* **EXERCISE INPUT**
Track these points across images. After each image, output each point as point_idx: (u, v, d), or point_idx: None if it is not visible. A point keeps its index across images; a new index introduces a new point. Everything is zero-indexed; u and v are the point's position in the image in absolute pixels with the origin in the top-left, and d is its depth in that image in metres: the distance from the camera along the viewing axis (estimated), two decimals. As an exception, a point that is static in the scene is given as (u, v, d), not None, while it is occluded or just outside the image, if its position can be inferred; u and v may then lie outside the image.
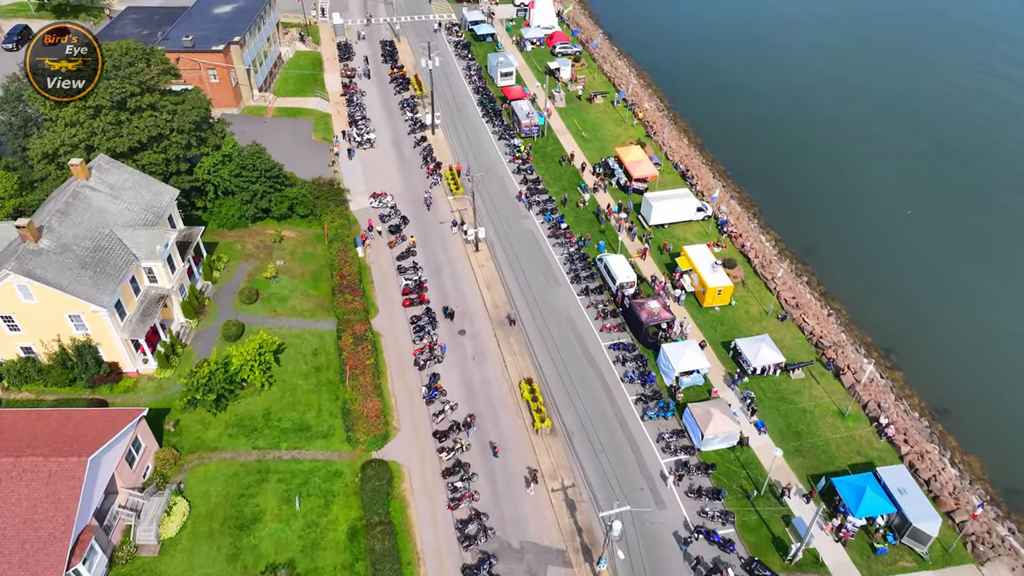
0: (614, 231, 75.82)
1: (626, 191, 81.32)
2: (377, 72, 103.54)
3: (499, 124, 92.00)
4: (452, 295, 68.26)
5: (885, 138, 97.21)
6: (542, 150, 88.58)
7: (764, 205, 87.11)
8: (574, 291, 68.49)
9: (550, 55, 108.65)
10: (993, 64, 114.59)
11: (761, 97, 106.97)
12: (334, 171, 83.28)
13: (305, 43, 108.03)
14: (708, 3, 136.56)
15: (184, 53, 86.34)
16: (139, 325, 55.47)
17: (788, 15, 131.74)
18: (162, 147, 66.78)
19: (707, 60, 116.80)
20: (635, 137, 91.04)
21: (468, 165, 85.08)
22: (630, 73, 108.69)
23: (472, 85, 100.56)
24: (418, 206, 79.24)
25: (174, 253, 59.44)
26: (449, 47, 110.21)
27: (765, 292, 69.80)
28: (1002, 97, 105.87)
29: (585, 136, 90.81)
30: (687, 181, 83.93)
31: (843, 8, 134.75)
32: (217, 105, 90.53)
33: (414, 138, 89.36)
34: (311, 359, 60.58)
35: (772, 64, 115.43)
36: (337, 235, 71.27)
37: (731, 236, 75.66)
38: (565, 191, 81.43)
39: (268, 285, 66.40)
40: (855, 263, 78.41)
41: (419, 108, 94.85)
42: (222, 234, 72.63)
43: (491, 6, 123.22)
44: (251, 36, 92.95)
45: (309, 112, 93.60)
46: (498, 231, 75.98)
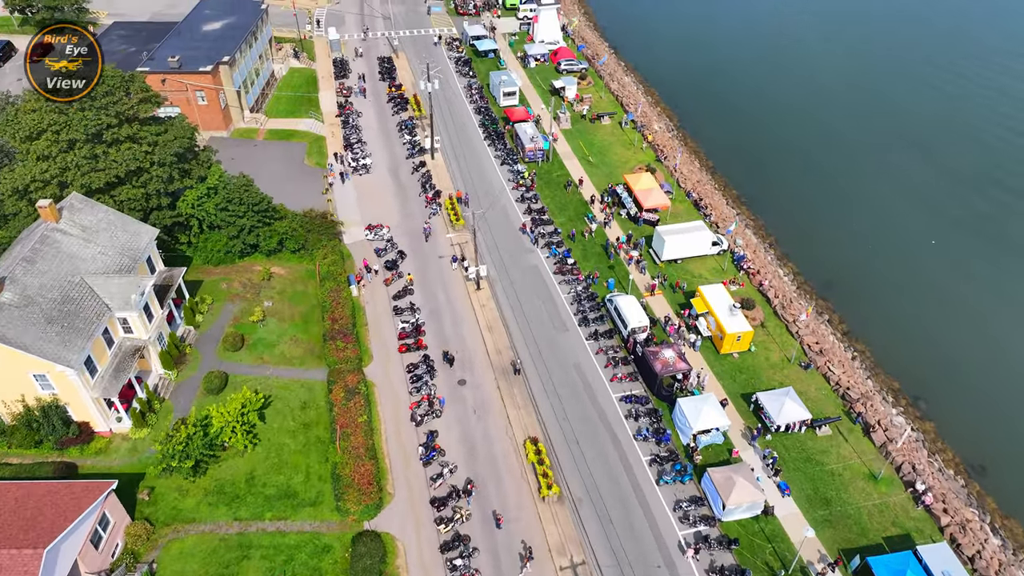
0: (624, 266, 71.42)
1: (636, 222, 76.90)
2: (374, 90, 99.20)
3: (502, 148, 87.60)
4: (452, 339, 63.84)
5: (907, 160, 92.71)
6: (547, 176, 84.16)
7: (780, 234, 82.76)
8: (582, 335, 64.06)
9: (555, 72, 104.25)
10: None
11: (774, 116, 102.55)
12: (327, 199, 78.91)
13: (299, 59, 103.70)
14: (717, 16, 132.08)
15: (170, 74, 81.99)
16: (112, 382, 51.07)
17: (801, 28, 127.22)
18: (142, 181, 62.40)
19: (717, 76, 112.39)
20: (644, 162, 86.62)
21: (468, 192, 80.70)
22: (638, 90, 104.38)
23: (473, 105, 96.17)
24: (416, 238, 74.85)
25: (152, 301, 55.04)
26: (449, 63, 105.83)
27: (786, 336, 65.33)
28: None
29: (592, 161, 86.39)
30: (700, 211, 79.52)
31: (860, 23, 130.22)
32: (205, 128, 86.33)
33: (412, 163, 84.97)
34: (299, 414, 56.16)
35: (786, 80, 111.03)
36: (329, 273, 66.83)
37: (748, 272, 71.20)
38: (572, 222, 77.03)
39: (255, 330, 61.98)
40: (878, 298, 74.05)
41: (418, 130, 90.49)
42: (207, 271, 68.24)
43: (493, 19, 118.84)
44: (242, 55, 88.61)
45: (302, 135, 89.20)
46: (501, 266, 71.57)
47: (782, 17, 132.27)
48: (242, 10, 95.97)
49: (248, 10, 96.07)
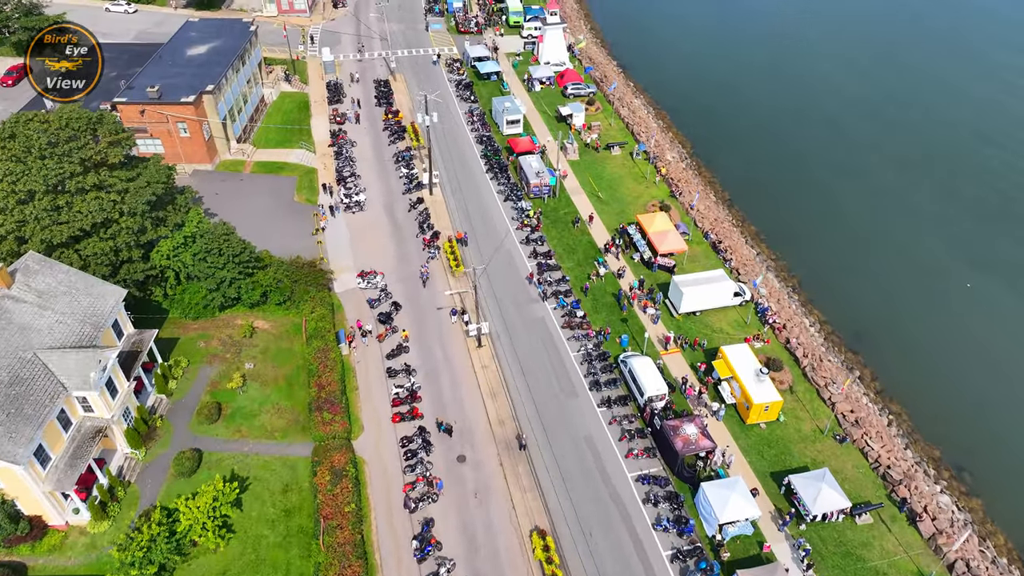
0: (638, 319, 65.68)
1: (650, 267, 71.15)
2: (369, 116, 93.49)
3: (505, 181, 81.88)
4: (450, 405, 58.15)
5: (939, 195, 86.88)
6: (553, 214, 78.40)
7: (804, 275, 77.02)
8: (593, 401, 58.33)
9: (561, 97, 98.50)
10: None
11: (794, 142, 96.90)
12: (318, 241, 73.24)
13: (291, 83, 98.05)
14: (731, 32, 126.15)
15: (150, 105, 76.38)
16: (67, 472, 45.46)
17: (823, 44, 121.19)
18: (110, 233, 56.78)
19: (732, 97, 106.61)
20: (658, 198, 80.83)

* **WHAT THE EXERCISE ASKS**
Give back exactly the lines above starting at the line where "17: (788, 15, 131.74)" appears and ending at the line where "30: (687, 181, 83.93)" appears, both included, with no other lines.

* **TASK RESPONSE**
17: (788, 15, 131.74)
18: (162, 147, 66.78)
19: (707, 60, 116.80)
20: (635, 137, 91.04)
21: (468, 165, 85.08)
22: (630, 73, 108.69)
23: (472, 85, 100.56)
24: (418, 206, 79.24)
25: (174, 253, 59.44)
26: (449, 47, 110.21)
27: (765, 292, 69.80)
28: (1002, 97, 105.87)
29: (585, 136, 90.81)
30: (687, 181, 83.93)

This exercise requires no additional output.